Went shopping at a couple of local stores today & stopped by a cigar shop. I finally found a 2.5 gallon tupperware & a couple of other stuff. What steps do I need to do to get the tupperware ready for my cigars? Can I just wash then out with warm water & soap or do I need to do more? Take a look at the pic & let me know if it is a good start. Thanks!


----------



## FWTX (Feb 9, 2011)

PearlWhiteGT said:


> Went shopping at a couple of local stores today & stopped by a cigar shop. I finally found a 2.5 gallon tupperware & a couple of other stuff. What steps do I need to do to get the tupperware ready for my cigars? Can I just wash then out with warm water & soap or do I need to do more? Take a look at the pic & let me know if it is a good start. Thanks!


Just what you said - looks good. You just need to get your humidity control set up.
I use beads and cat litter - beads are far more efficient that silica gel cat litter but also expensive by comparison.
There are ongoing arguments (light-hearted) about both.

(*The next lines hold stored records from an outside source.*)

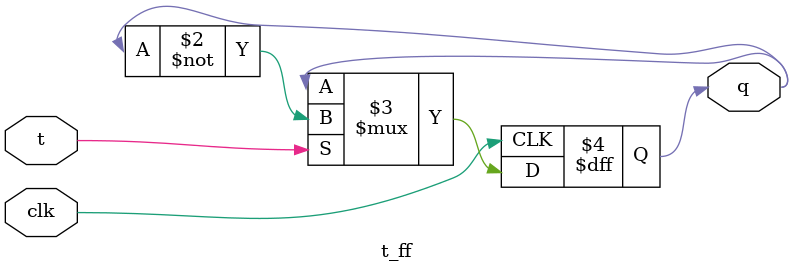
<source format=v>
module t_ff (
    input t, clk,
    output reg q
);
    always @(posedge clk) begin
    	q <= t ? ~q : q;
    end
endmodule

</source>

Smaller containers lend themselves to beads because you only have to use about 1/4 of the volume to control rh. But you could try the cat litter for less $$ if you have the space, and I think you do - you can check the bead vs. litter threads.
You're on your way - good luck. :rockon:


----------



## Cigary (Oct 19, 2007)

PearlWhiteGT said:


> Went shopping at a couple of local stores today & stopped by a cigar shop. I finally found a 2.5 gallon tupperware & a couple of other stuff. What steps do I need to do to get the tupperware ready for my cigars? Can I just wash then out with warm water & soap or do I need to do more? Take a look at the pic & let me know if it is a good start. Thanks!


*Looks like you have what you need...if the tupperware has an odor to it then yes, soap & water should take care of your needs. Let it air out for a day and then load it up. One thing I think you should consider since I have done this 10 times is you want cedar either lined on the entire bottom or just use empty cigar boxes as this will help regulate RH and if you use beads/KL/ or even rectangular humidifiers you will be good to go. I've seen the cigar boxes take up to a couple of days to keep the RH where it needs to be while cedar sheets only take a few hours.*


----------